The pair had not had a chance to make an impression when Hendon wasted their best chance of the afternoon. A long ball out of defence deceived Simon Cooper and he allowed the ball to bounce over him and into the path of O'Sullivan. He had time to control the ball and weigh up his options on a run towards goal, despite the advancing Aaron Howe. Instead, however, O'Sullivan went for a lob that beat the goalkeeper, but was a good four yards wide of the target.
It was a very poor miss but it was not as shocking as the defending produced by the home team in the next ten minutes. Carshalton scored three times in eight minutes before the hour mark, the first two coming on the counter-attack.
In the 51st minute, a promising Hendon attack was broken up when Casey Maclaren took a bad option and was dispossessed. The ball was quickly fed from the left edge of the Carshalton penalty area to the right wing. No defender was close to MacLeod as he controlled the ball and fired past Wilmot.

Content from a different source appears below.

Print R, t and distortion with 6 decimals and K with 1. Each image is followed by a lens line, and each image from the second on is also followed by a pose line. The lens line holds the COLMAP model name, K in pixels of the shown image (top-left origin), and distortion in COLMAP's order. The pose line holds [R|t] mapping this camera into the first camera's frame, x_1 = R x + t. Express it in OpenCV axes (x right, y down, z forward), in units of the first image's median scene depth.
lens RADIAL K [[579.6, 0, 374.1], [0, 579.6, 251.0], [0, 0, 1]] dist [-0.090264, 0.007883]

Two minutes later, from a Hendon corner, the ball was one at the near post. James Parker was beaten to the loose ball on the right edge of the Robins box and the ball was quickly ferried out to Johnson on the opposite flank. Two defenders went over to cover the wide-man's run, but they left the middle of the field unmanned. When the ball came into the middle of the box, MacLeod helped himself to another goal.

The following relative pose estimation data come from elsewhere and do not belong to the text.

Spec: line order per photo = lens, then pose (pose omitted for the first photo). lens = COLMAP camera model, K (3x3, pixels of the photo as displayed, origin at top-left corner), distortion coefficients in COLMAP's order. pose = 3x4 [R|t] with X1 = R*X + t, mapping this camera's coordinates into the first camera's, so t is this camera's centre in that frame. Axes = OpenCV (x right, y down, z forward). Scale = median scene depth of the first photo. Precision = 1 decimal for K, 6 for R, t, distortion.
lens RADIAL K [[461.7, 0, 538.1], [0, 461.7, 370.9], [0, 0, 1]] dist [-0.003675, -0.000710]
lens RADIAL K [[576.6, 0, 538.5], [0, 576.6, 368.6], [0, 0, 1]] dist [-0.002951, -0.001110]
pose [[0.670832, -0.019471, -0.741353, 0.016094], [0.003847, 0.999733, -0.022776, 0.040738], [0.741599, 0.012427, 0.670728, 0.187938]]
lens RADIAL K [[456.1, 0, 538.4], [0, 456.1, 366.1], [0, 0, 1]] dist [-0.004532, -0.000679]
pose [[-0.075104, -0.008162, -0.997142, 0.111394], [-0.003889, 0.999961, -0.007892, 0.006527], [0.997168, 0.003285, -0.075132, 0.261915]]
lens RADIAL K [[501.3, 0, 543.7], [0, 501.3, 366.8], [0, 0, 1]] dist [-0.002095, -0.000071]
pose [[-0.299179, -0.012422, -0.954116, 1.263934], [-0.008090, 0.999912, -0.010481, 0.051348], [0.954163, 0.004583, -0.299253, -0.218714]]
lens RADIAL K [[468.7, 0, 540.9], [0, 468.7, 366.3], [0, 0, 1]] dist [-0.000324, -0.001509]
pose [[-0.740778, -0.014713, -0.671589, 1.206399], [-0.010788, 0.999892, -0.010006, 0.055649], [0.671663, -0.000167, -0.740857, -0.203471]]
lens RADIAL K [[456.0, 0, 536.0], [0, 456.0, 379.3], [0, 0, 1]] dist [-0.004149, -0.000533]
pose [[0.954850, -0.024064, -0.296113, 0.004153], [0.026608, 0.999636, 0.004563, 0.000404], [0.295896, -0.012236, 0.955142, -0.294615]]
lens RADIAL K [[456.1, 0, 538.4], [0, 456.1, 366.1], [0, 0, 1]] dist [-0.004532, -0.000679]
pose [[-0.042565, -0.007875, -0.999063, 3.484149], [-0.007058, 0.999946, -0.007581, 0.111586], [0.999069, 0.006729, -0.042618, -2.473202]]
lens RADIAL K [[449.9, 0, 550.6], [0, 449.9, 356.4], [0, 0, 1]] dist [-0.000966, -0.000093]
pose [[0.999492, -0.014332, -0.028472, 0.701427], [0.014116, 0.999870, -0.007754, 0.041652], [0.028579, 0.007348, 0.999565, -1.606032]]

Although Hendon have not actually recovered all of a three-goal deficit, they have come close on a number of occasions, so for all the paucity of performance, this wasn't game over. That came six minutes later when Wilmot was again left hopelessly exposed and beaten.
In 2002, Ruggles came to Hendon on loan from Woking. The Conference National team were determined not to lose him as they considered him a genuine prospect. However, after two months at Claremont Road and a spell at Leatherhead, the Cardinals gave up on him. Since then Ruggles has played for almost every club on the London-Surrey border without looking like the player his potential suggested.

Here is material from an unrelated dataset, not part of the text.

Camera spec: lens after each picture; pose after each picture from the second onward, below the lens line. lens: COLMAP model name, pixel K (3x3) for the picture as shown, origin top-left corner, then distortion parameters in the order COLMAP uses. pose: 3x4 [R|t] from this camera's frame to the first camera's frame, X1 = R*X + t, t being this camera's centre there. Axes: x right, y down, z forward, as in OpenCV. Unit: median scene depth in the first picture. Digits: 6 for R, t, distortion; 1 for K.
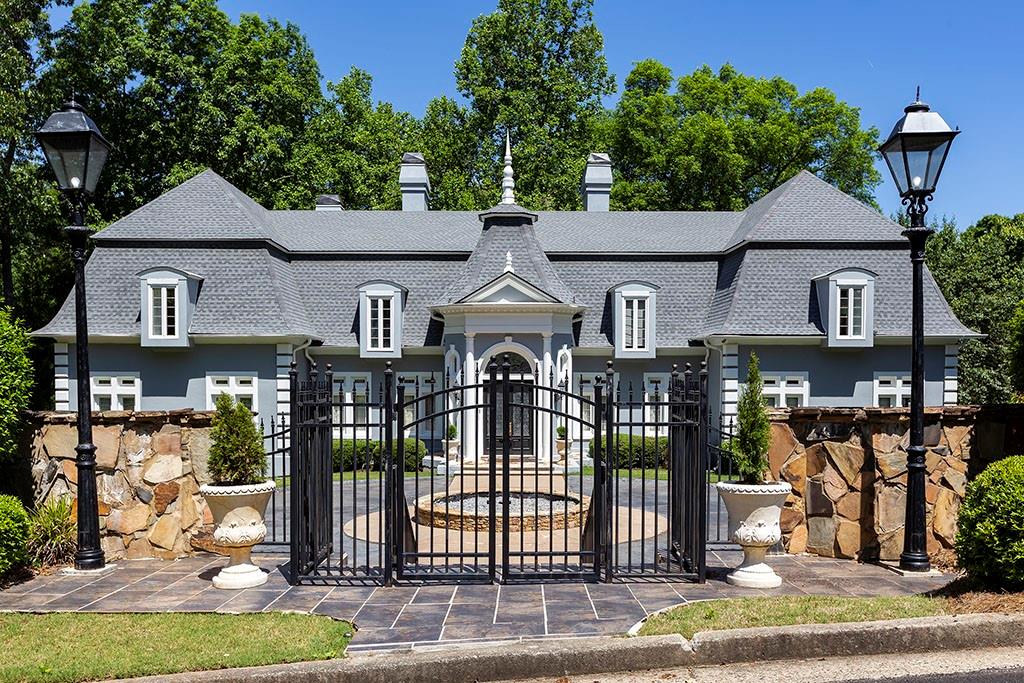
lens RADIAL K [[888.7, 0, 512.3], [0, 888.7, 344.6], [0, 0, 1]] dist [0.012084, -0.024256]
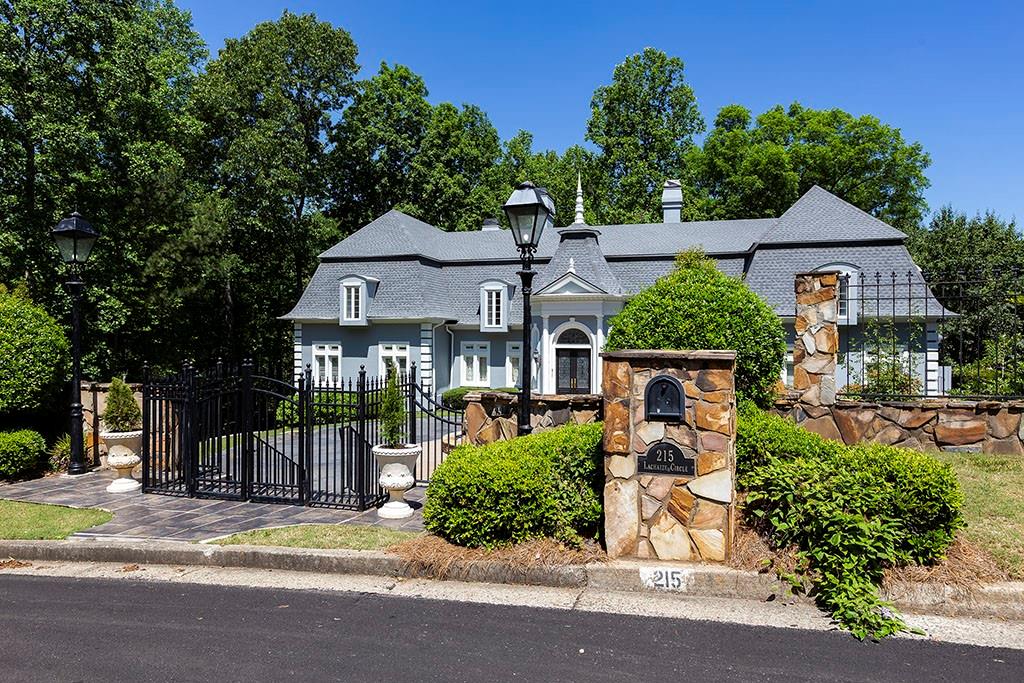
lens RADIAL K [[632.4, 0, 516.1], [0, 632.4, 293.8], [0, 0, 1]] dist [-0.001099, 0.001157]
pose [[0.958864, -0.014785, -0.283480, 0.181744], [0.006452, 0.999520, -0.030306, -0.015869], [0.283792, 0.027231, 0.958499, 0.007847]]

On the evidence of his performance on this day, however, there is a chance that something has "clicked" with him, because he was a constant threat leading the line. Ruggles scored the goal his performance deserved, a simple finish against more woeful defending.
Hendon made their final change, Davis Haule replacing Guentchev, while Carshalton made their first substitution, Evans being replaced by Ryan Watts. Even with what may well be Hendon's best available midfield, they were unable to make an impression on a Carshalton team hungry for more goals. The inevitable came in the 73rd minute when Johnson turned and shot the ball low across Wilmot into the bottom corner.
At this point Carshalton removed their destroyers-in-chief, Ursell and Ruggles, the former receiving a handshake and hug from his former manager before he reached his own bench. It is a huge shame that this talented ball-player's career has been blighted by knee injuries.
There were no more goals, but this was mainly because of another clearance off the line by a green-shirted defender and an assistant referee's flag ruling out a sixth Carshalton after the original effort had come off a post.
There was also time for Maclaren to pick up a yellow card for a challenge born out of total frustration on an afternoon where nothing went right for Hendon and they took a deserved beating.
"This was a shocking performance," admitted manager Gary McCann. "There wasn't one Hendon player, from 1 to 11, who was better than his opposite number today."